• _WORK INSTRUCTION_:
Your task is to write out every line of the data exactly. Drop the pictures.

• _RECORDS TO USE_:

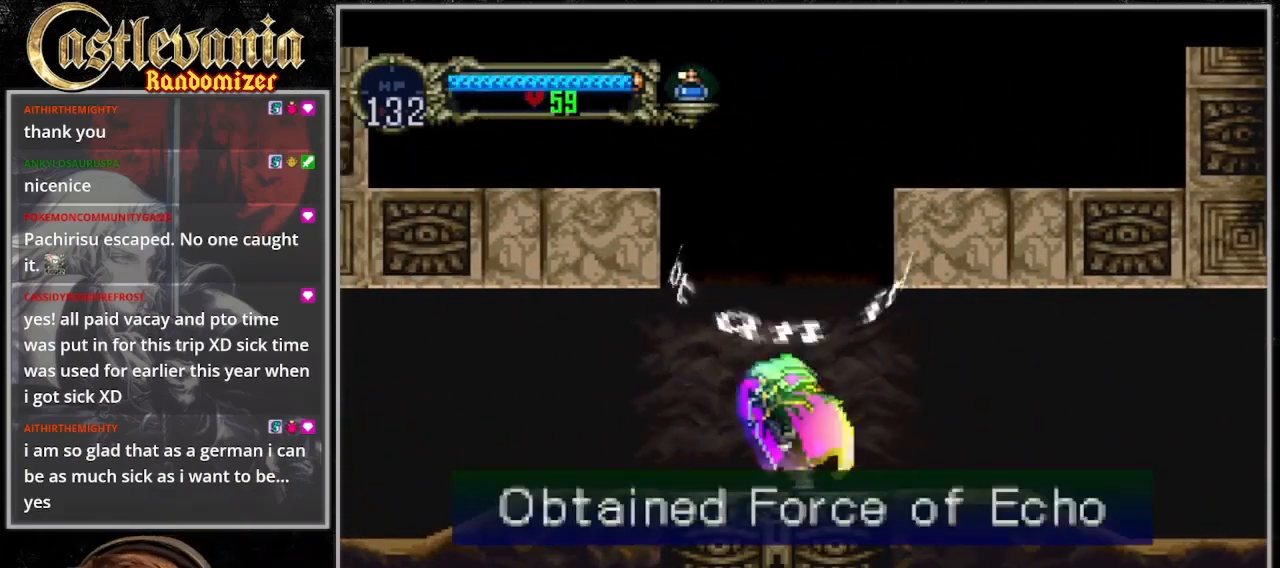
{"buttons": [], "events": []}
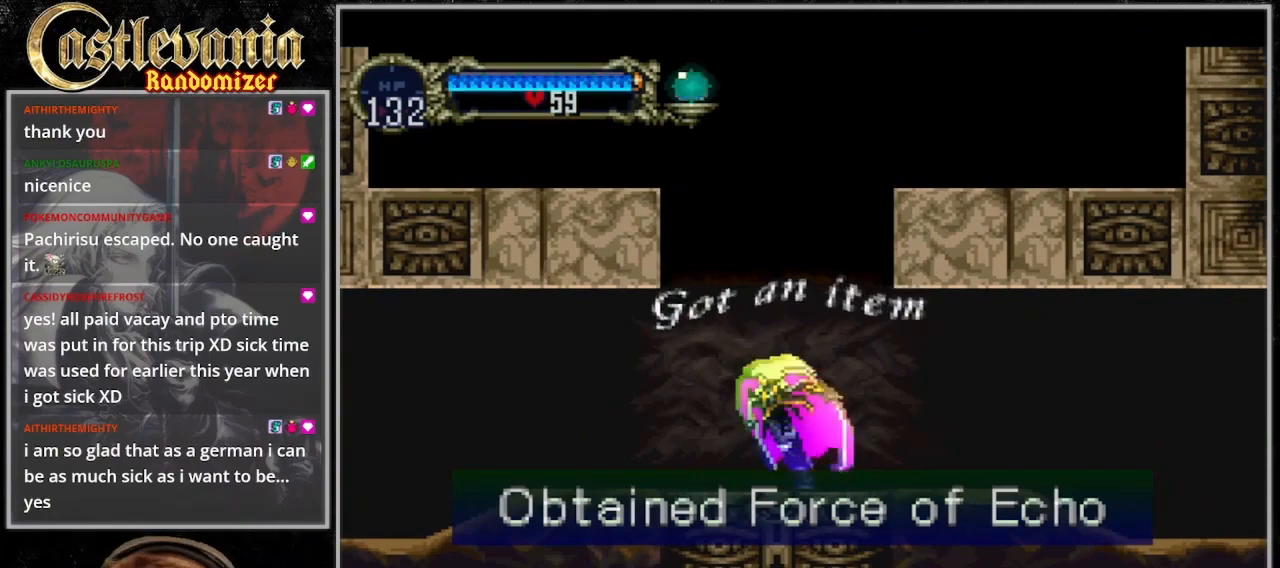
{"buttons": [], "events": []}
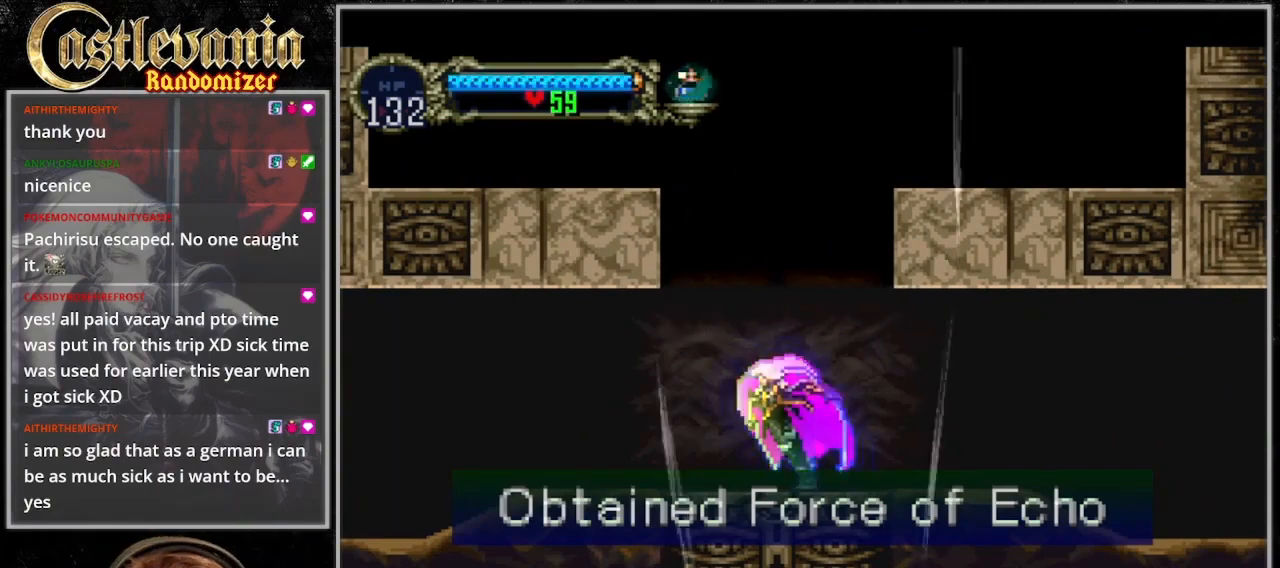
{"buttons": [], "events": []}
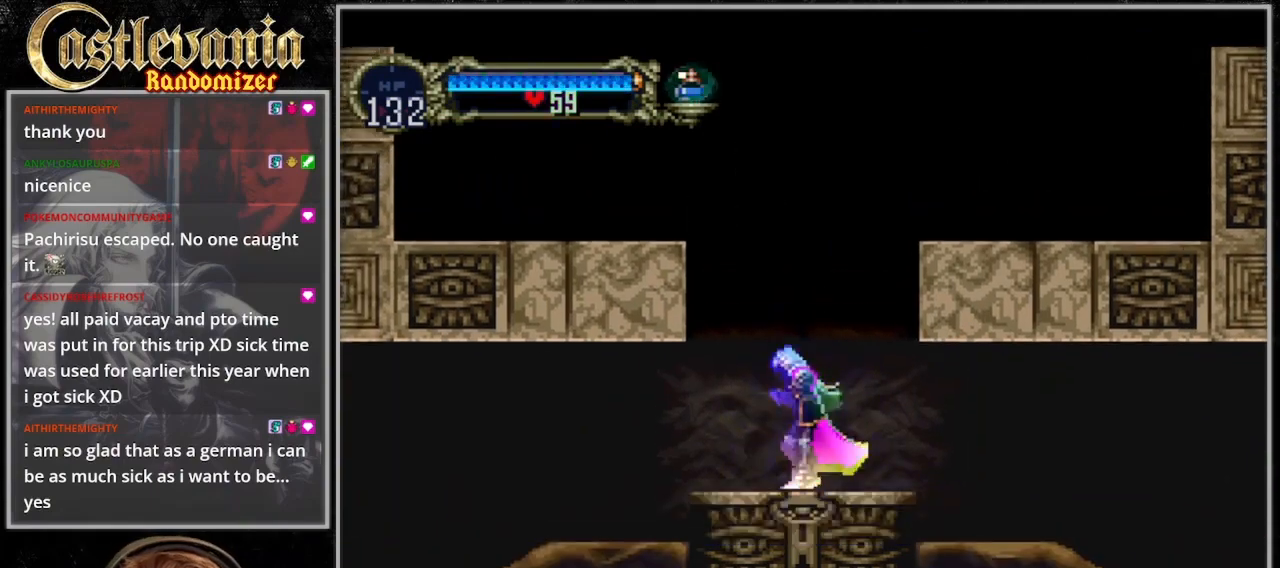
{"buttons": [], "events": []}
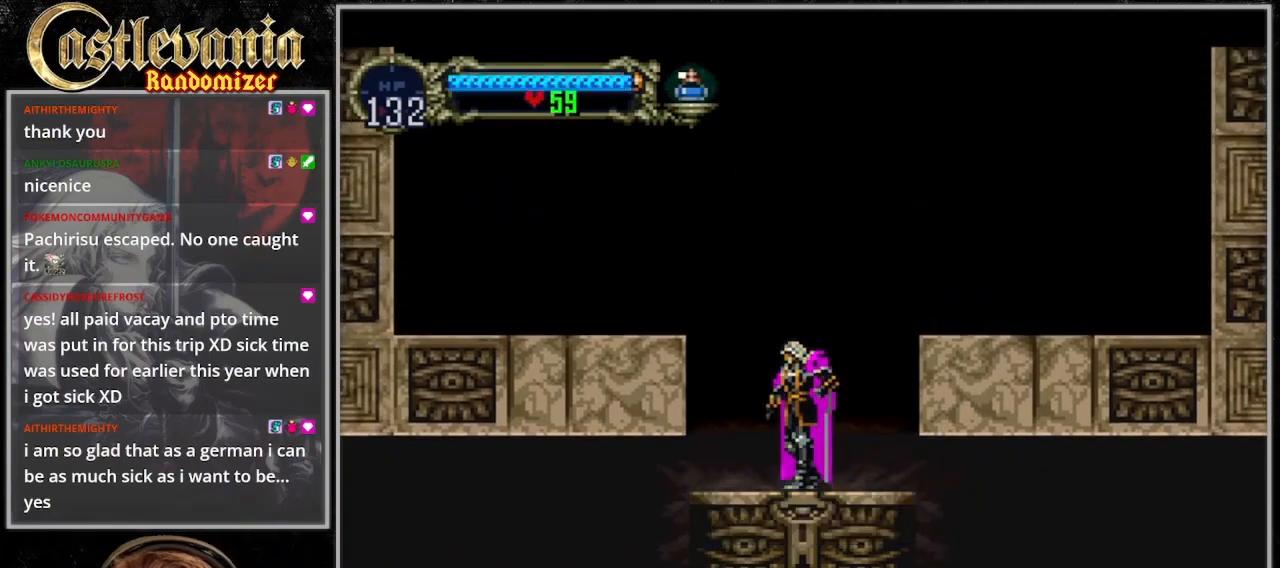
{"buttons": [], "events": []}
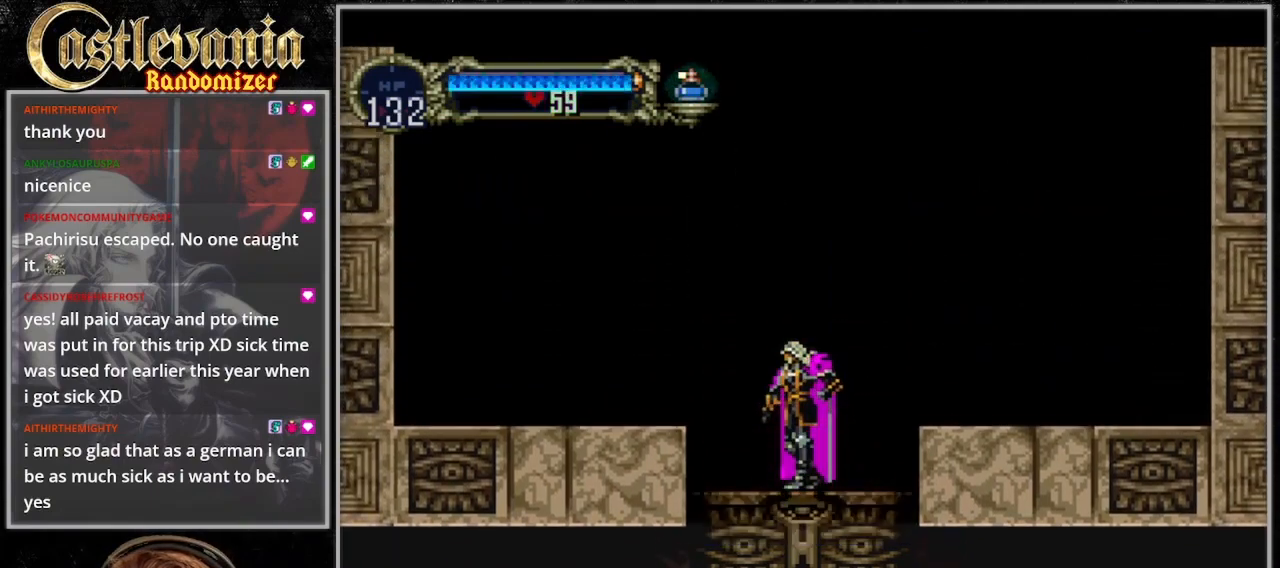
{"buttons": [], "events": []}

• _ANSWER SECTION_:
{"buttons": [], "events": []}
{"buttons": [], "events": []}
{"buttons": [], "events": []}
{"buttons": [], "events": []}
{"buttons": [], "events": []}
{"buttons": [], "events": []}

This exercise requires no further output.